I prefer passionate discussions over privately bashing in another Facebook forum where people agree with you. We are all needing to adapt to this new world where each day we are faced with people who have no problem with shoving their opinion in your face. We can learn to deal with it much better than we’ve done so far. And it’s time we do so. 

Challenge Yourself

This week, challenge yourself to patiently and politely express your different view to someone. As though you care for that person. As though you love them. Practice what you preach, in other words, because we all seem to preach tolerance and love and acceptance, but very few of us actually practice that. 

Approach another person’s perception and opinion with curiosity. Let go of the idea that engaging in a conversation means it’s a competition of one trying to convince the other to change their mind. That isn’t what a conversation is. 

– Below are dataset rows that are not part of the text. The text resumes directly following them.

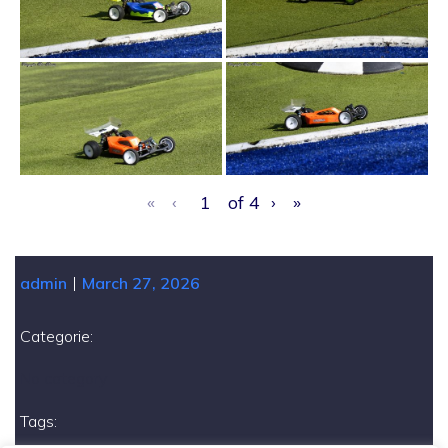
«
‹
of
4
›
»
|
admin
March 27, 2026
Categorie:
No category
Tags: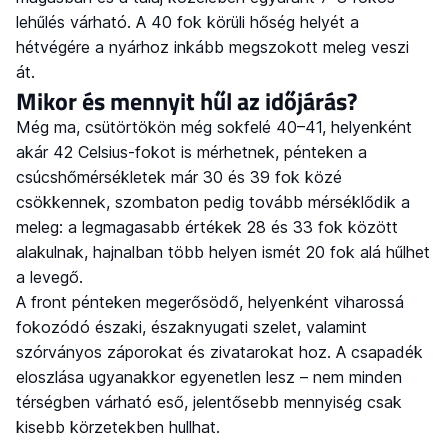
lehűlés várható. A 40 fok körüli hőség helyét a
hétvégére a nyárhoz inkább megszokott meleg veszi
át.
Mikor és mennyit hűl az időjárás?
Még ma, csütörtökön még sokfelé 40–41, helyenként
akár 42 Celsius-fokot is mérhetnek, pénteken a
csúcshőmérsékletek már 30 és 39 fok közé
csökkennek, szombaton pedig tovább mérséklődik a
meleg: a legmagasabb értékek 28 és 33 fok között
alakulnak, hajnalban több helyen ismét 20 fok alá hűlhet
a levegő.
A front pénteken megerősödő, helyenként viharossá
fokozódó északi, északnyugati szelet, valamint
szórványos záporokat és zivatarokat hoz. A csapadék
eloszlása ugyanakkor egyenetlen lesz – nem minden
térségben várható eső, jelentősebb mennyiség csak
kisebb körzetekben hullhat.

Approach the other person with the assumption that they have the best intentions instead of assuming they ‘don’t care about people dying’ or ‘just want socialism’ or ‘don’t care about mental health, suicide, etc.’ Instead assume they haven’t seen it from your angle. 

Seek to have a conversation again. 

It won’t be easy. People will yell at you. The immediate reaction will be to either back down or yell back. Just take a breath and calmly say you were just looking for someone to have a conversation with. Then let it be. Many will give you attitude, resist the urge to answer back to attitude. That person isn’t interested in having a conversation. But you can learn from the experience. 

 

Be the ACTUAL change you want to see in the world. Stop preaching about it and do it. And I say all that while looking in the mirror myself.